# Work order
A word-for-word transcript of every entry is required.

# Entries shown
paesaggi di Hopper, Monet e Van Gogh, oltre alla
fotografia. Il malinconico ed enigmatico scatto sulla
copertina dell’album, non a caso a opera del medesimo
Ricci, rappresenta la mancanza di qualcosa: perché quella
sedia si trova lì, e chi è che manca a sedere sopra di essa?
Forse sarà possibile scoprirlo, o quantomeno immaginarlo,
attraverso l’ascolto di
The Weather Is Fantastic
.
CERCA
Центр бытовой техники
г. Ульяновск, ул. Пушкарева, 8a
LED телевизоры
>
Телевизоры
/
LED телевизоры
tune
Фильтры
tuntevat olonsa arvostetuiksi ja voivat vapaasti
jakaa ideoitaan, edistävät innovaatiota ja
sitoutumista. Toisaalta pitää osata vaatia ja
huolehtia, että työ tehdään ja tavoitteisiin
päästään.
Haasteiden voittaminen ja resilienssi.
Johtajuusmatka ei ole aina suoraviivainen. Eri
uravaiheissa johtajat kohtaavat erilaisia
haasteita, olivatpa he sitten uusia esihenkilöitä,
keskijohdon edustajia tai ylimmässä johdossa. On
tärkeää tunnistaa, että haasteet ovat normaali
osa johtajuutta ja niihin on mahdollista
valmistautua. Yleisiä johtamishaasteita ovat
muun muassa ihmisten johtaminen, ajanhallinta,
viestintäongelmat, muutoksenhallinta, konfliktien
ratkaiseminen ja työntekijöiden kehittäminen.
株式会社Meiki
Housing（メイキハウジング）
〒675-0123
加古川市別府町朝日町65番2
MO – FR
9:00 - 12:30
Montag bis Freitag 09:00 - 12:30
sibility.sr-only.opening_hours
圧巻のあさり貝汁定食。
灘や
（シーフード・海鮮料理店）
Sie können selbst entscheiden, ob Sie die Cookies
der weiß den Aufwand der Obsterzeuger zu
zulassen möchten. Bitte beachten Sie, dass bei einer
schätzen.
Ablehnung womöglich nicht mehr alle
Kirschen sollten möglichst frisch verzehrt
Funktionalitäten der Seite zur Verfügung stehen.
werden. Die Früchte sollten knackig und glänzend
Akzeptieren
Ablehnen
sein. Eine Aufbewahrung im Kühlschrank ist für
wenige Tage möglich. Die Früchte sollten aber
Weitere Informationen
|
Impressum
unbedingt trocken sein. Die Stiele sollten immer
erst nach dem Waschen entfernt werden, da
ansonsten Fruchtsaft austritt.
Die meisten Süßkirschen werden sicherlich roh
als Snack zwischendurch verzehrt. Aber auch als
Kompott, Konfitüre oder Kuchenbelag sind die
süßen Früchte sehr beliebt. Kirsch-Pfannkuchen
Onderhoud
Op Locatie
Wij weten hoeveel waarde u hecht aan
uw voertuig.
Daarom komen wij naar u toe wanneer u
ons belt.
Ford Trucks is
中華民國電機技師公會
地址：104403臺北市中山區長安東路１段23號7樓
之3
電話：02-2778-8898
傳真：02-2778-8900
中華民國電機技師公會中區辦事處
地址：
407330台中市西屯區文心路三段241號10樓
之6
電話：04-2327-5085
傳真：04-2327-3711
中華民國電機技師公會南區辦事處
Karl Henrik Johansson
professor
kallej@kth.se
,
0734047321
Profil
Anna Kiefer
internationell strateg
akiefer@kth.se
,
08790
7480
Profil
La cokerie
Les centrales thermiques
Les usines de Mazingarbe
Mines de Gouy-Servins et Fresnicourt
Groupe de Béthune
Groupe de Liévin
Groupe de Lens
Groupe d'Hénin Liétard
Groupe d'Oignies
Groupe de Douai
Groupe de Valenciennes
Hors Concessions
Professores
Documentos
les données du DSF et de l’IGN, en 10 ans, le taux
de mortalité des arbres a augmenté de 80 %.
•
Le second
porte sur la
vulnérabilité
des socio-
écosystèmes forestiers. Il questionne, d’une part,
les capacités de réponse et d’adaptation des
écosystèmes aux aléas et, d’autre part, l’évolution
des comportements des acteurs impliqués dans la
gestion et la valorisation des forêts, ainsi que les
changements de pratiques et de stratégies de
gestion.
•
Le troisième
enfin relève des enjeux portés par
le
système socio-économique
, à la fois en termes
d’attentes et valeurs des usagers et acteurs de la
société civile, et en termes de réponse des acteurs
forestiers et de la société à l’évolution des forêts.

# Exercise solution
paesaggi di Hopper, Monet e Van Gogh, oltre alla
fotografia. Il malinconico ed enigmatico scatto sulla
copertina dell’album, non a caso a opera del medesimo
Ricci, rappresenta la mancanza di qualcosa: perché quella
sedia si trova lì, e chi è che manca a sedere sopra di essa?
Forse sarà possibile scoprirlo, o quantomeno immaginarlo,
attraverso l’ascolto di
The Weather Is Fantastic
.
CERCA
Центр бытовой техники
г. Ульяновск, ул. Пушкарева, 8a
LED телевизоры
>
Телевизоры
/
LED телевизоры
tune
Фильтры
tuntevat olonsa arvostetuiksi ja voivat vapaasti
jakaa ideoitaan, edistävät innovaatiota ja
sitoutumista. Toisaalta pitää osata vaatia ja
huolehtia, että työ tehdään ja tavoitteisiin
päästään.
Haasteiden voittaminen ja resilienssi.
Johtajuusmatka ei ole aina suoraviivainen. Eri
uravaiheissa johtajat kohtaavat erilaisia
haasteita, olivatpa he sitten uusia esihenkilöitä,
keskijohdon edustajia tai ylimmässä johdossa. On
tärkeää tunnistaa, että haasteet ovat normaali
osa johtajuutta ja niihin on mahdollista
valmistautua. Yleisiä johtamishaasteita ovat
muun muassa ihmisten johtaminen, ajanhallinta,
viestintäongelmat, muutoksenhallinta, konfliktien
ratkaiseminen ja työntekijöiden kehittäminen.
株式会社Meiki
Housing（メイキハウジング）
〒675-0123
加古川市別府町朝日町65番2
MO – FR
9:00 - 12:30
Montag bis Freitag 09:00 - 12:30
sibility.sr-only.opening_hours
圧巻のあさり貝汁定食。
灘や
（シーフード・海鮮料理店）
Sie können selbst entscheiden, ob Sie die Cookies
der weiß den Aufwand der Obsterzeuger zu
zulassen möchten. Bitte beachten Sie, dass bei einer
schätzen.
Ablehnung womöglich nicht mehr alle
Kirschen sollten möglichst frisch verzehrt
Funktionalitäten der Seite zur Verfügung stehen.
werden. Die Früchte sollten knackig und glänzend
Akzeptieren
Ablehnen
sein. Eine Aufbewahrung im Kühlschrank ist für
wenige Tage möglich. Die Früchte sollten aber
Weitere Informationen
|
Impressum
unbedingt trocken sein. Die Stiele sollten immer
erst nach dem Waschen entfernt werden, da
ansonsten Fruchtsaft austritt.
Die meisten Süßkirschen werden sicherlich roh
als Snack zwischendurch verzehrt. Aber auch als
Kompott, Konfitüre oder Kuchenbelag sind die
süßen Früchte sehr beliebt. Kirsch-Pfannkuchen
Onderhoud
Op Locatie
Wij weten hoeveel waarde u hecht aan
uw voertuig.
Daarom komen wij naar u toe wanneer u
ons belt.
Ford Trucks is
中華民國電機技師公會
地址：104403臺北市中山區長安東路１段23號7樓
之3
電話：02-2778-8898
傳真：02-2778-8900
中華民國電機技師公會中區辦事處
地址：
407330台中市西屯區文心路三段241號10樓
之6
電話：04-2327-5085
傳真：04-2327-3711
中華民國電機技師公會南區辦事處
Karl Henrik Johansson
professor
kallej@kth.se
,
0734047321
Profil
Anna Kiefer
internationell strateg
akiefer@kth.se
,
08790
7480
Profil
La cokerie
Les centrales thermiques
Les usines de Mazingarbe
Mines de Gouy-Servins et Fresnicourt
Groupe de Béthune
Groupe de Liévin
Groupe de Lens
Groupe d'Hénin Liétard
Groupe d'Oignies
Groupe de Douai
Groupe de Valenciennes
Hors Concessions
Professores
Documentos
les données du DSF et de l’IGN, en 10 ans, le taux
de mortalité des arbres a augmenté de 80 %.
•
Le second
porte sur la
vulnérabilité
des socio-
écosystèmes forestiers. Il questionne, d’une part,
les capacités de réponse et d’adaptation des
écosystèmes aux aléas et, d’autre part, l’évolution
des comportements des acteurs impliqués dans la
gestion et la valorisation des forêts, ainsi que les
changements de pratiques et de stratégies de
gestion.
•
Le troisième
enfin relève des enjeux portés par
le
système socio-économique
, à la fois en termes
d’attentes et valeurs des usagers et acteurs de la
société civile, et en termes de réponse des acteurs
forestiers et de la société à l’évolution des forêts.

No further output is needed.